Некоторые части моего бога присыпаны кокосовой стружкой – белой и чистой как первый снег. Потому так приятно есть райский батончик Баунти. Баунти – это тоже тело господне. Правда, следует прежде очистить батончик от скверны – от тонкого слоя шоколада, что охраняет своей вязкостью и тьмой изнеженное тельце. Шоколад это испражнения господа. Можно попробовать слизать языком и убедиться в его сокрушающей горечи. Шоколад почти не съедобен.

Кровь господня это кукурузный сироп с добавлением пищевого токсичного красителя E-121 red. На вкус кровь бога похожа на разбавленный теплой водой мед. Особый мед, что сделан из пыльцы цветов авокадовых деревьев. Никогда не забыть этого вкуса, вкуса жарких августовских дней. Пыль песчаных, истоптанных босыми ногами дорожек авокадового сада до сих пор в моих ноздрях.

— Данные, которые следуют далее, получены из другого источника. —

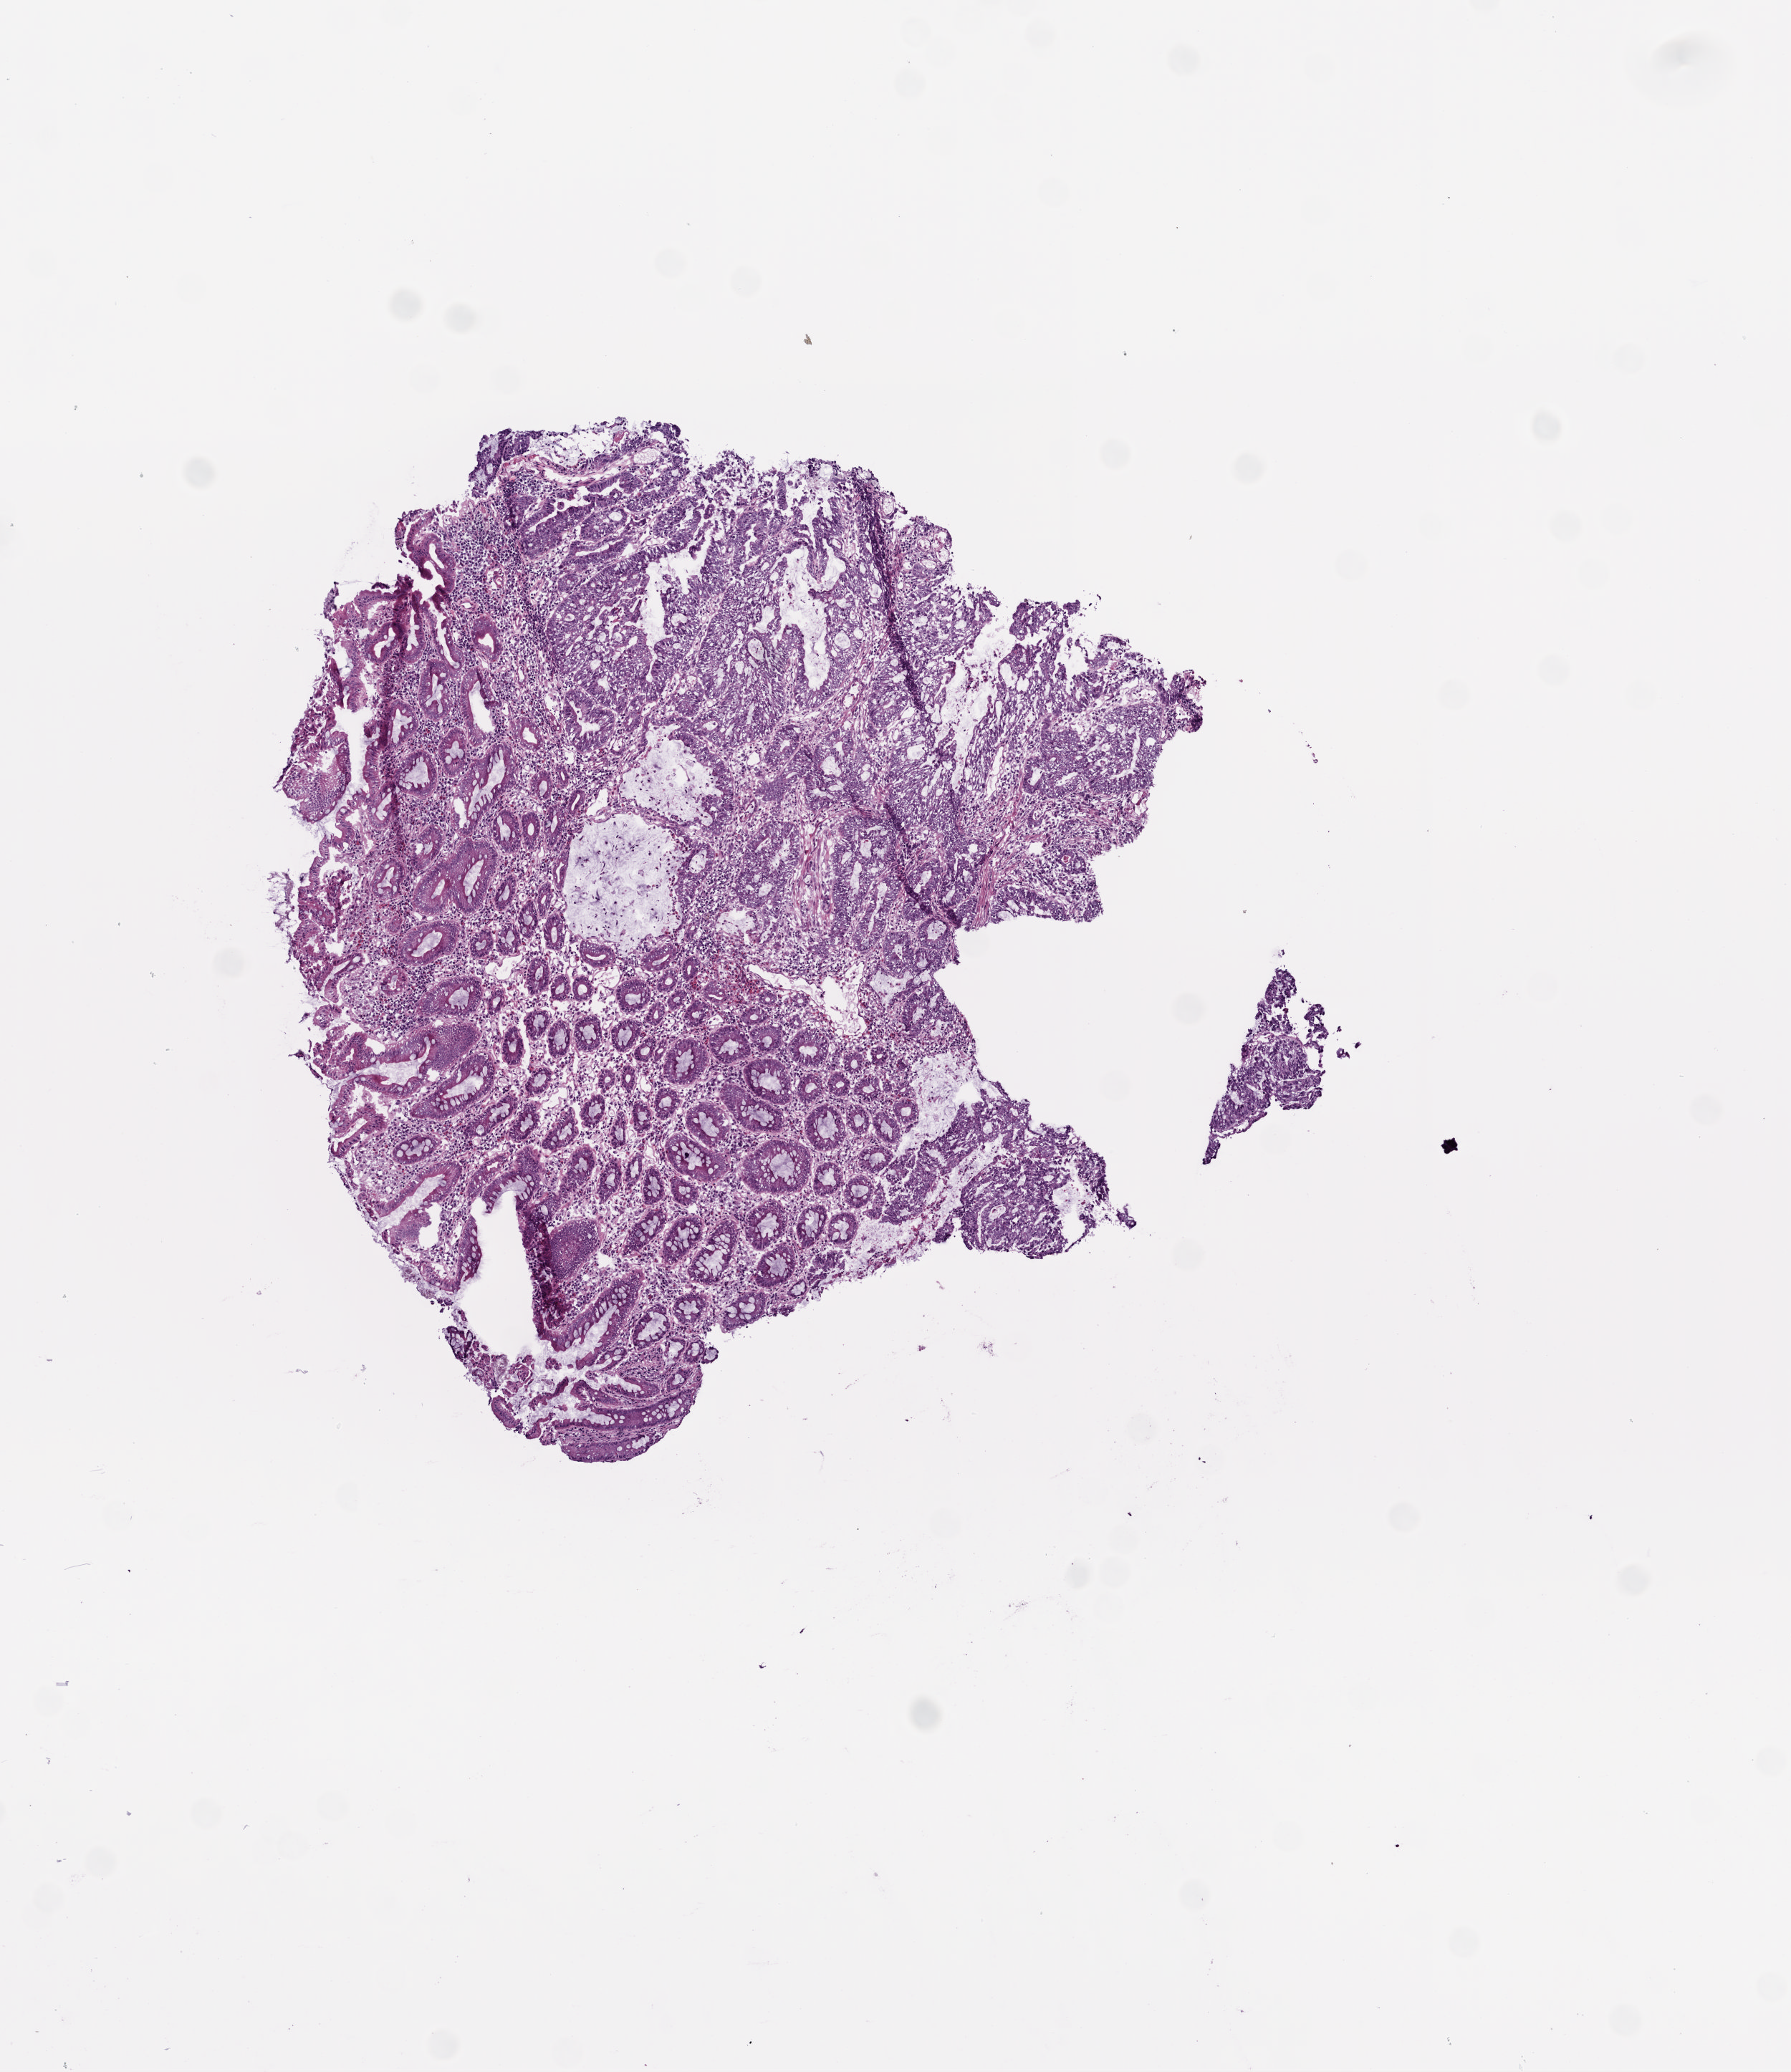
H&E whole-slide image, a low-resolution overview of the entire scanned area, about 5.0 x 5.8 mm (from a 20x scan), frozen section from the bottom of the tissue portion, primary tumour sample from the colon. Female patient; age at initial diagnosis 68 years. Pathologist review of this section (percent, as recorded): tumour cells 27%, tumour nuclei 50%, normal cells 55%, stromal cells 15%, necrosis 3%.
AJCC pathologic stage: IIIB (6th edition). Diagnosis: Mucinous adenocarcinoma (cecum). Lymph nodes positive (case pathology): 1 of 18 examined.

Больше всего на свете сладкий пряничный бог любит меня и искренность. Оттого ему нравятся отщепенцы и последние подонки. Господь любит убийц, насильников, людоедов и мародеров, но лишь тех, что отдаются порокам целиком и без остатка – всеми червивыми сердцами своими. Сладкий бог осуждает совестливых ублюдков. «Нет никого хуже совестливых ублюдков», - говорит он. Раскаяние это нежная сливочная глазурь на покрытом отвратительной плесенью, сгнившем плоде проступка. Слезы убийцы не угодны богу – ему милы лишь гнусные чистые улыбки на лицах беззаботных грешников.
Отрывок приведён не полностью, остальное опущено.